Sentence boundary detection (SBD) is a fundamental building block in the Natural Language Processing (NLP) pipeline. Incorrect SBD may impact subsequent processing stages resulting in decreased performance. In well-behaved corpora, a few simple rules based on punctuation and capitalization are sufficient for successfully detecting sentence boundaries. However, a corpus like MEDLINE citations presents challenges for SBD due to several syntactic ambiguities, e.g., abbreviation-periods, capital letters in first words of sentences, etc. In this manuscript we present an algorithm to address these challenges based on majority voting among three SBD engines (Python NLTK, pySBD, and Syntok) followed by custom post-processing algorithms that rely on NLP spaCy part-of-speech, abbreviation and capital letter detection, and computing general sentence statistics. Experiments on several thousand MEDLINE citations show that our proposed approach for combining multiple SBD engines and post-processing rules performs better than each individual engine.

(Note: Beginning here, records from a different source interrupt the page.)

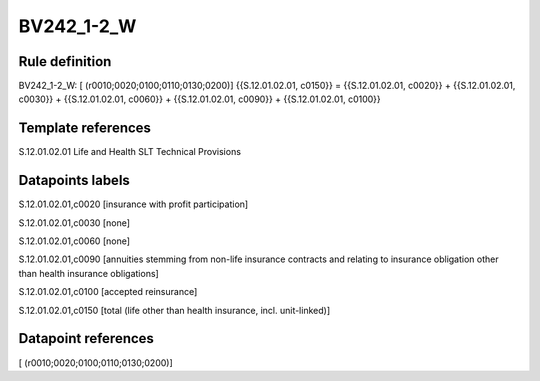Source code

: ===========
BV242_1-2_W
===========

Rule definition
---------------

BV242_1-2_W: [ (r0010;0020;0100;0110;0130;0200)] {{S.12.01.02.01, c0150}} = {{S.12.01.02.01, c0020}} + {{S.12.01.02.01, c0030}} + {{S.12.01.02.01, c0060}} + {{S.12.01.02.01, c0090}} + {{S.12.01.02.01, c0100}}


Template references
-------------------

S.12.01.02.01 Life and Health SLT Technical Provisions


Datapoints labels
-----------------

S.12.01.02.01,c0020 [insurance with profit participation]

S.12.01.02.01,c0030 [none]

S.12.01.02.01,c0060 [none]

S.12.01.02.01,c0090 [annuities stemming from non-life insurance contracts and relating to insurance obligation other than health insurance obligations]

S.12.01.02.01,c0100 [accepted reinsurance]

S.12.01.02.01,c0150 [total (life other than health insurance, incl. unit-linked)]



Datapoint references
--------------------

[ (r0010;0020;0100;0110;0130;0200)]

句子边界检测(SBD)是自然语言处理(NLP)管道的基本构建块。不正确的 SBD 可能会影响后续的处理阶段,导致性能下降。在行为良好的语料库中,基于标点符号和大写的一些简单规则足以成功检测句子边界。然而,像 MEDLINE 引文这样的语料库由于存在一些句法上的歧义,例如缩写-句号、句子首字母大写等,给 SBD 带来了挑战。在本文中,我们提出了一种基于多数投票的算法来解决这些挑战,该算法由三个 SBD 引擎(Python NLTK、pySBD 和 Syntok)组成,然后是依赖于 NLP spaCy 词性、缩写和大写字母检测以及计算一般句子统计信息的自定义后处理算法。对数千个 MEDLINE 引文的实验表明,我们提出的组合多个 SBD 引擎和后处理规则的方法比每个单独的引擎都要好。